# [Aim of the exercise]
Pull out every line of the material below that contains the string "list", and copy each one in full.

--- begin ---

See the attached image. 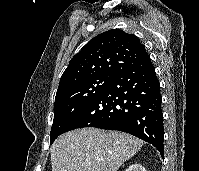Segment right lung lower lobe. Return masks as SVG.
Here are the masks:
<instances>
[{"instance_id": "98d812e1", "label": "right lung lower lobe", "mask_w": 199, "mask_h": 171, "mask_svg": "<svg viewBox=\"0 0 199 171\" xmlns=\"http://www.w3.org/2000/svg\"><path fill=\"white\" fill-rule=\"evenodd\" d=\"M161 101L149 57L117 74L77 112L63 133L83 127L123 131L152 144L164 157Z\"/></svg>"}]
</instances>
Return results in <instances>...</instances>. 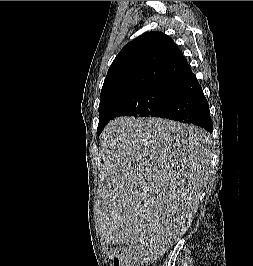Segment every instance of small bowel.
<instances>
[{
    "label": "small bowel",
    "mask_w": 253,
    "mask_h": 266,
    "mask_svg": "<svg viewBox=\"0 0 253 266\" xmlns=\"http://www.w3.org/2000/svg\"><path fill=\"white\" fill-rule=\"evenodd\" d=\"M131 253V252H130ZM132 254V256L134 257V259H135V256L133 255V253H131Z\"/></svg>",
    "instance_id": "small-bowel-1"
}]
</instances>
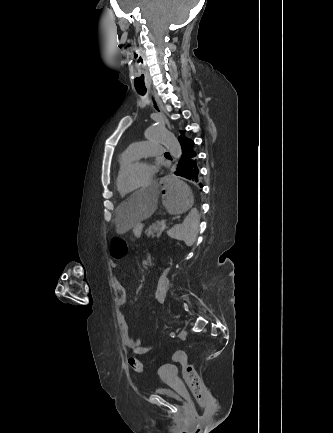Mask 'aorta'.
Segmentation results:
<instances>
[{
	"label": "aorta",
	"mask_w": 333,
	"mask_h": 433,
	"mask_svg": "<svg viewBox=\"0 0 333 433\" xmlns=\"http://www.w3.org/2000/svg\"><path fill=\"white\" fill-rule=\"evenodd\" d=\"M144 136L150 142L165 144L171 156L176 160L180 159L181 146L178 140L163 126L148 128Z\"/></svg>",
	"instance_id": "762f6f07"
}]
</instances>
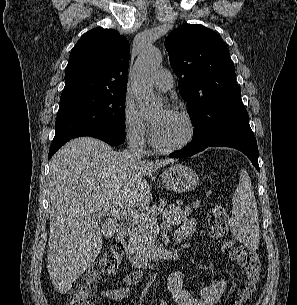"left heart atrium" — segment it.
Here are the masks:
<instances>
[{
	"instance_id": "39dd6f15",
	"label": "left heart atrium",
	"mask_w": 297,
	"mask_h": 305,
	"mask_svg": "<svg viewBox=\"0 0 297 305\" xmlns=\"http://www.w3.org/2000/svg\"><path fill=\"white\" fill-rule=\"evenodd\" d=\"M167 114H168V111H163L157 118H155L152 121V123H151L152 131L157 129L161 125V123L163 122V120L165 119Z\"/></svg>"
}]
</instances>
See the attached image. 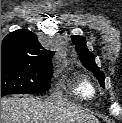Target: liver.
<instances>
[{"instance_id":"obj_1","label":"liver","mask_w":122,"mask_h":123,"mask_svg":"<svg viewBox=\"0 0 122 123\" xmlns=\"http://www.w3.org/2000/svg\"><path fill=\"white\" fill-rule=\"evenodd\" d=\"M1 123H99L92 114L64 103L32 96L1 100Z\"/></svg>"}]
</instances>
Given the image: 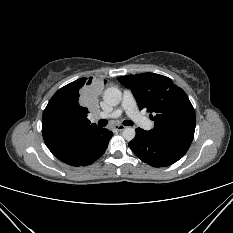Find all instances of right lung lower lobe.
I'll list each match as a JSON object with an SVG mask.
<instances>
[{
	"label": "right lung lower lobe",
	"mask_w": 233,
	"mask_h": 233,
	"mask_svg": "<svg viewBox=\"0 0 233 233\" xmlns=\"http://www.w3.org/2000/svg\"><path fill=\"white\" fill-rule=\"evenodd\" d=\"M111 137L112 132L104 129L102 134L90 142L84 149L74 153H58L52 146L47 145V147L62 162L72 166H85L103 155Z\"/></svg>",
	"instance_id": "obj_1"
}]
</instances>
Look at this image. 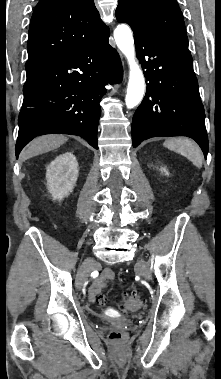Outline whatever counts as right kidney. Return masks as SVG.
Returning a JSON list of instances; mask_svg holds the SVG:
<instances>
[{
	"mask_svg": "<svg viewBox=\"0 0 221 379\" xmlns=\"http://www.w3.org/2000/svg\"><path fill=\"white\" fill-rule=\"evenodd\" d=\"M78 173V162L71 152L57 156L48 165L46 171L47 188L53 200H62L73 191Z\"/></svg>",
	"mask_w": 221,
	"mask_h": 379,
	"instance_id": "1",
	"label": "right kidney"
}]
</instances>
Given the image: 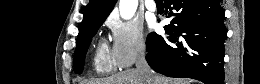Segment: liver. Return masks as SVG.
I'll use <instances>...</instances> for the list:
<instances>
[{"label":"liver","mask_w":260,"mask_h":84,"mask_svg":"<svg viewBox=\"0 0 260 84\" xmlns=\"http://www.w3.org/2000/svg\"><path fill=\"white\" fill-rule=\"evenodd\" d=\"M152 81L150 84H191L190 79H172L150 73ZM83 84H149L143 73L137 69H128L122 73L103 79L85 81Z\"/></svg>","instance_id":"obj_1"}]
</instances>
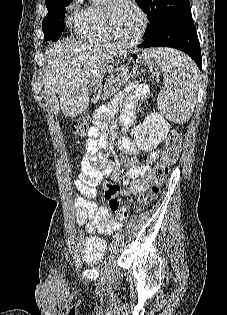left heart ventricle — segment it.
<instances>
[{
  "instance_id": "1",
  "label": "left heart ventricle",
  "mask_w": 227,
  "mask_h": 315,
  "mask_svg": "<svg viewBox=\"0 0 227 315\" xmlns=\"http://www.w3.org/2000/svg\"><path fill=\"white\" fill-rule=\"evenodd\" d=\"M112 21L114 30L122 40L133 39L141 27L140 15L126 3L118 4L115 7Z\"/></svg>"
}]
</instances>
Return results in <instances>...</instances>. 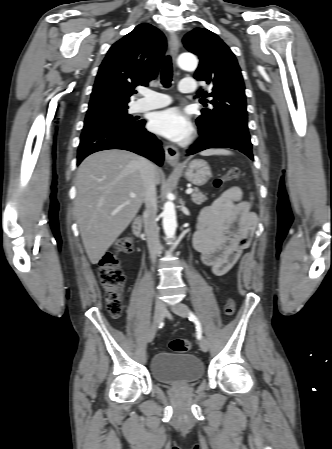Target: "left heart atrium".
Wrapping results in <instances>:
<instances>
[{
    "instance_id": "1",
    "label": "left heart atrium",
    "mask_w": 332,
    "mask_h": 449,
    "mask_svg": "<svg viewBox=\"0 0 332 449\" xmlns=\"http://www.w3.org/2000/svg\"><path fill=\"white\" fill-rule=\"evenodd\" d=\"M149 126L153 132L174 141L186 139L191 132L189 121L177 108L154 113Z\"/></svg>"
}]
</instances>
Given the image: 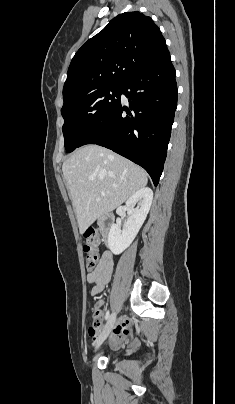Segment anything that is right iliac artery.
<instances>
[{
    "mask_svg": "<svg viewBox=\"0 0 235 404\" xmlns=\"http://www.w3.org/2000/svg\"><path fill=\"white\" fill-rule=\"evenodd\" d=\"M112 315H113V314H112ZM112 315H110V312L107 311V312H106V316H105V320H109V319L112 317Z\"/></svg>",
    "mask_w": 235,
    "mask_h": 404,
    "instance_id": "1",
    "label": "right iliac artery"
}]
</instances>
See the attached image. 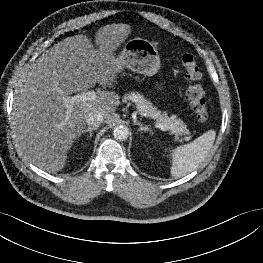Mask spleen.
I'll list each match as a JSON object with an SVG mask.
<instances>
[{
	"label": "spleen",
	"mask_w": 263,
	"mask_h": 263,
	"mask_svg": "<svg viewBox=\"0 0 263 263\" xmlns=\"http://www.w3.org/2000/svg\"><path fill=\"white\" fill-rule=\"evenodd\" d=\"M215 137L216 132L208 130L193 142L171 150V175L181 178L199 167L210 153Z\"/></svg>",
	"instance_id": "spleen-1"
}]
</instances>
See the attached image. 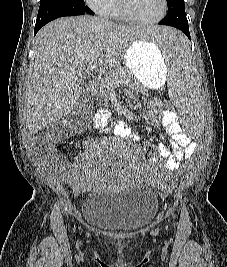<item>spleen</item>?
<instances>
[{"instance_id":"obj_1","label":"spleen","mask_w":227,"mask_h":267,"mask_svg":"<svg viewBox=\"0 0 227 267\" xmlns=\"http://www.w3.org/2000/svg\"><path fill=\"white\" fill-rule=\"evenodd\" d=\"M134 30H146L140 33L138 41L155 43L156 55H164L166 63H170L169 94L172 101L180 110L176 115H203L200 89L194 79L188 58V42L180 29H173L172 25H160V22H148V25H134ZM195 105V106H193ZM185 137H204L205 124L202 116H181Z\"/></svg>"}]
</instances>
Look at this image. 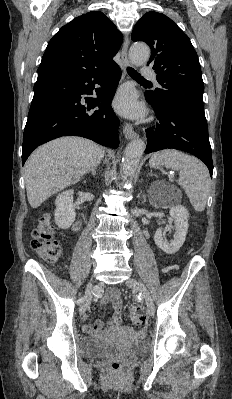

--- end ---

# [Response to the task]
I'll list each match as a JSON object with an SVG mask.
Returning a JSON list of instances; mask_svg holds the SVG:
I'll use <instances>...</instances> for the list:
I'll list each match as a JSON object with an SVG mask.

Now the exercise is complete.